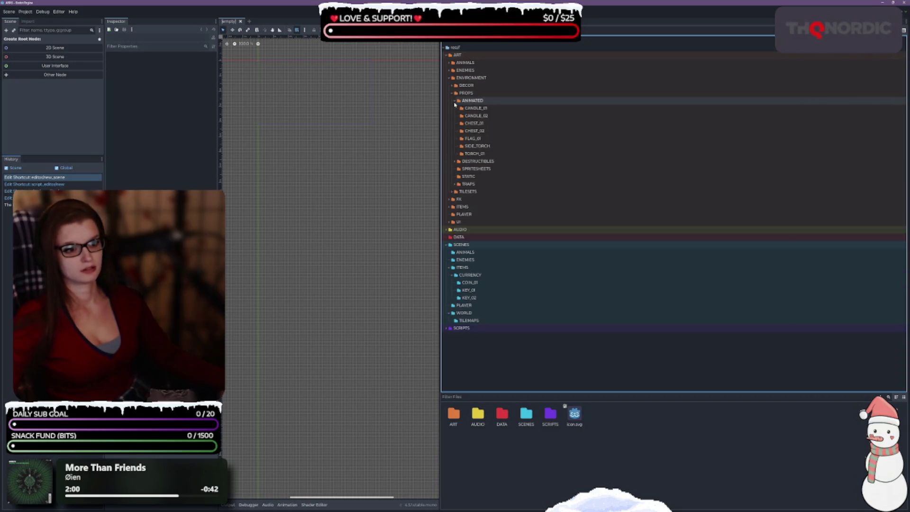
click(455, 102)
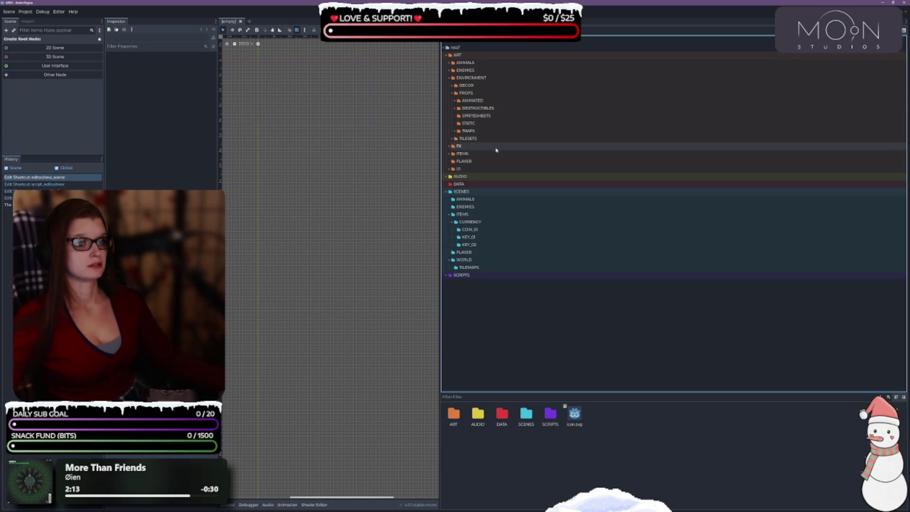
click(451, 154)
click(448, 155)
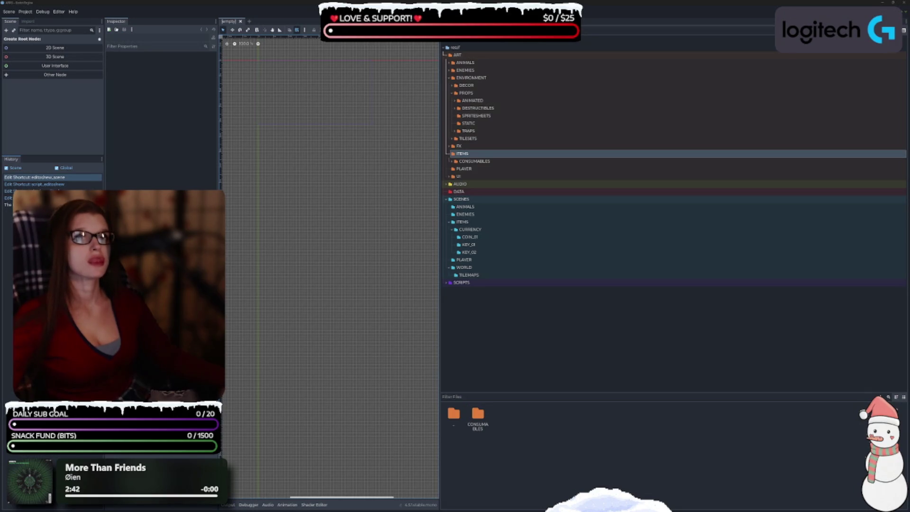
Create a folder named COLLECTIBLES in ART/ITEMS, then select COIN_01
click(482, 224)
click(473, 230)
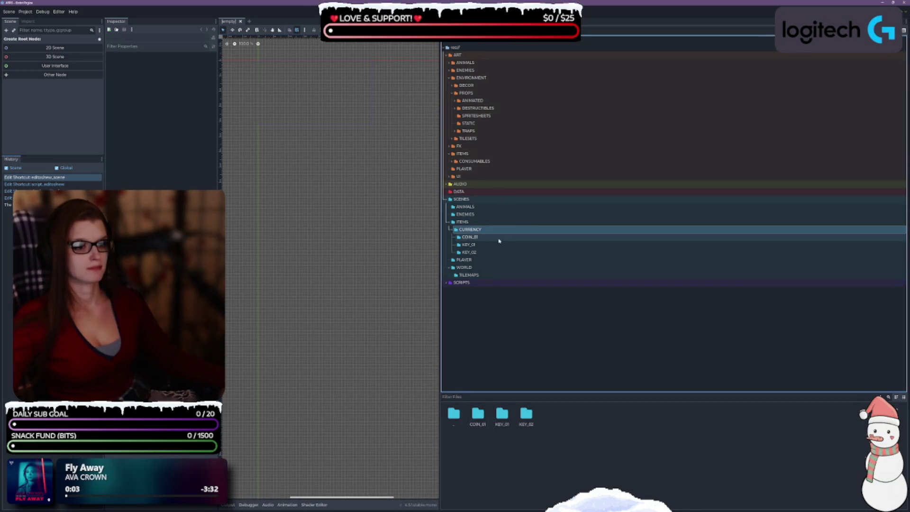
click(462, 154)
********
__INSTRUCTIONS TO FOLLOW__: Find out how many lines in the entries above hold "click", then reply with that figure and nothing else.

__RESPONSE TO THIS TASK__: 6